I think right now im leaning more towards nubians i mean how much milk they give doesnt matter too much to me id be more concered about the quality. And i like that about the nubian/alpine crosses, im thinking i might get some nubian does and then cross them with alpines onder:


----------



## Little-Bits-N-Pieces (Apr 7, 2013)

I personally like my alpines the best. I used to raise nubians, and they just aren't for me. 
I don't have any issues with my alpines escaping, but they are bossy. And the milk quantity you get with an Alpine is more, 16-24lbs a day per doe is normal here (2-3 gallons).

But when milk isn't a factor, go for whichever breed you like best


----------



## Petunia_0013 (Dec 6, 2013)

Yes exactly the milk isnt a big deal since ill really only be using it for my family (3 of us) attitude is a bigger deal. Im like if my animals dont get along we are gonna have a major problem lol. But ya im defenitly leaning towards nubians:type:


----------



## Wild Hearts Ranch (Dec 26, 2011)

I went with Nubians because they're popular around here which makes buying and selling easier, but I sure love them! Mine are only loud when I'm around the barn and they want something, as long as they're comfortable and have food they don't yell. Actually my newest one is one of the quietest goats I've owned - I've only heard her bleat softly a few times. I find them to be very friendly (assuming they're handled from birth, whether or not they're bottle fed) and they have a lot of personality compared to some breeds. Although my favorite goat is actually a Boer/Toggenburg, but I don't expect to find another like her in any breed!


----------



## ptgoats45 (Nov 28, 2011)

peggy said:


> Sables are Saanens in party clothes.......


Hahaha! too true!


----------



## 2wFarm (Jul 16, 2012)

We started with Alpines, and the milk has been very abundant. We did specifically search for lines that have abundant milkers. Milk is soooooo delicious. But we also started with, and specifically bought lines that have delicious milk. And I love the wonderful personalities of each one. My biggest buck plays ball with my son.

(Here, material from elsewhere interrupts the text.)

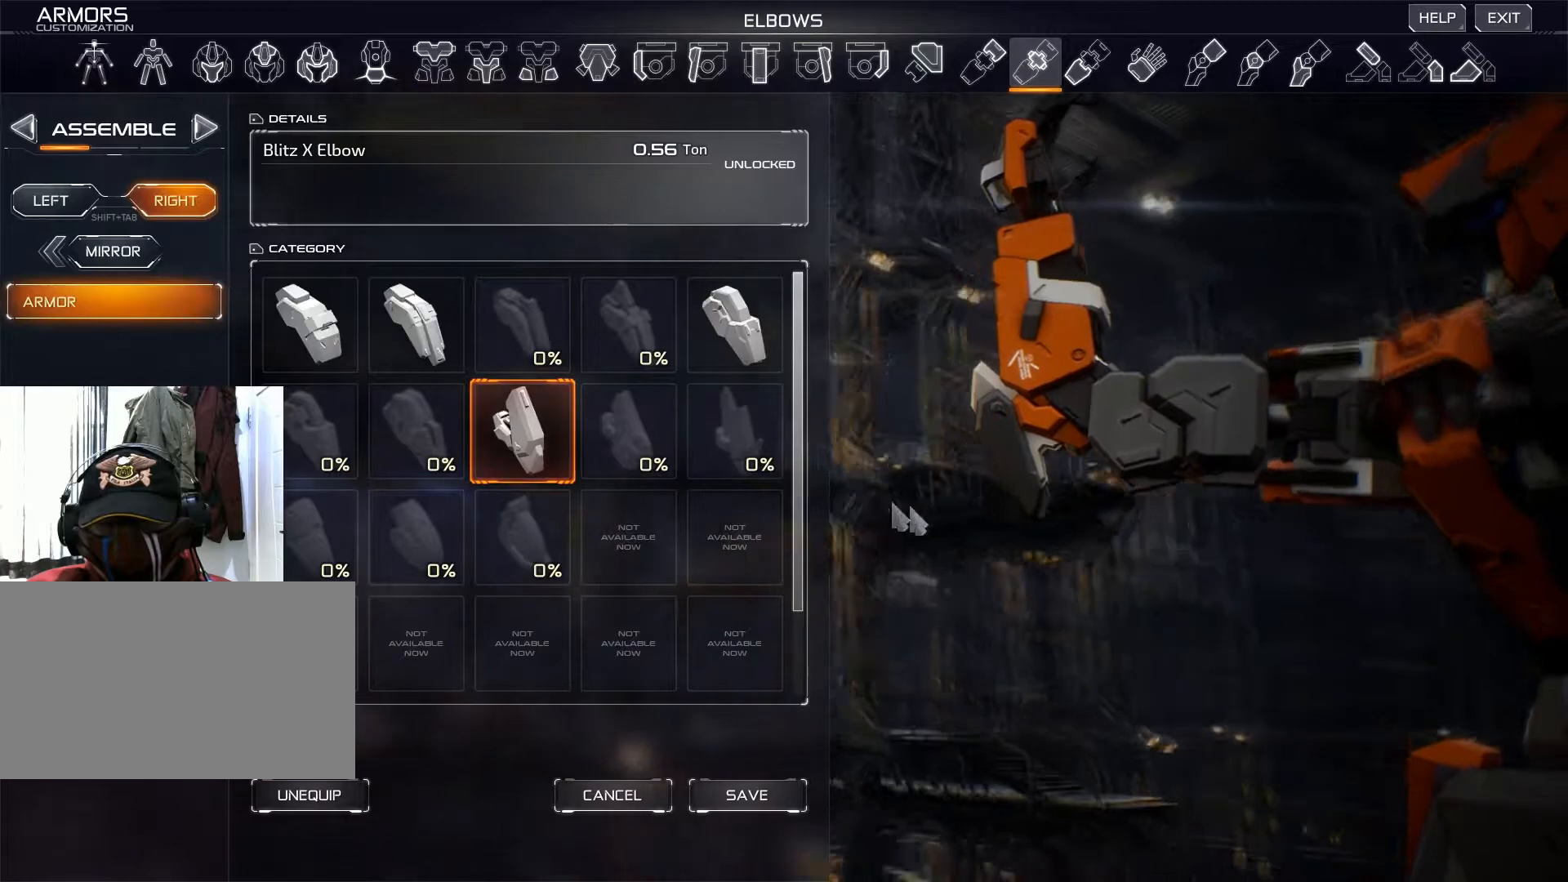
{"keys": [], "mouse": ["right"], "events": []}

Like horses, we have a few does who are boss. keeping the others in their place. The more does we added, the bossier they became to try and keep their postion at top. But they are not mean, nor rude. At least not to us.

We bought our first Nubian this summer, a weanling, who was wild-dam/brush raised...altho she really 7/8 nubian and 1/8 alpine. She was hard to get a hold of but gentled down fine. She is quiet...no mouthing. And curious and friendly. I am looking forward to tasting her milk.

I spoke w/ a fella yesterday who said there are Nubian lines (limited) that were specifically bred to produce 3 gallons a day and more. (that's not a typo.) WOW...would I love to have one of those. What a feed:milk ratio !!

I believe all breeds of animals have within them the nasty ones and the nice ones. Buy from lines (parents) that are what you want. I think even chickens can inherit calmness and friendliness or nastiness no matter their breed. And I am a firm believer in the Bible...Genesis (in Eden) says to be a good steward of the animals. If we are good to them, from birth on up...a great relationship develops 

Buy what makes you happy...isn't that the point of having your own animals?
Merry CHRISTmas !!!!!


----------



## Petunia_0013 (Dec 6, 2013)

I think your absolutly right! If you get one from a good line and treat it right a relationship will grow. Exaclty like my little cross she come and meets me by the fence and wags her tail (i didnt know they could wag their tail lol) i was thinking of getting a nubian doe until my cross is big enough and getting a nubian buck to put with them so i still get alpine/nubian crosses. :laugh:


----------



## 2wFarm (Jul 16, 2012)

Petunia_0013 said:


> I think your absolutly right! If you get one from a good line and treat it right a relationship will grow. Exaclty like my little cross she come and meets me by the fence and wags her tail (i didnt know they could wag their tail lol) i was thinking of getting a nubian doe until my cross is big enough and getting a nubian buck to put with them so i still get alpine/nubian crosses. :laugh:


I'd love to hear how that works out. Show the photos and update on the milk when it comes in.

We bred the 7/8 Nub1/8Alp doe to our French Alp buck. I am looking forward to how the cross will produce and taste. And I love color... her babies might have more color than our French buck.


----------



## Petunia_0013 (Dec 6, 2013)

2wFarm said:


> I'd love to hear how that works out. Show the photos and update on the milk when it comes in.
> 
> We bred the 7/8 Nub1/8Alp doe to our French Alp buck. I am looking forward to how the cross will produce and taste. And I love color... her babies might have more color than our French buck.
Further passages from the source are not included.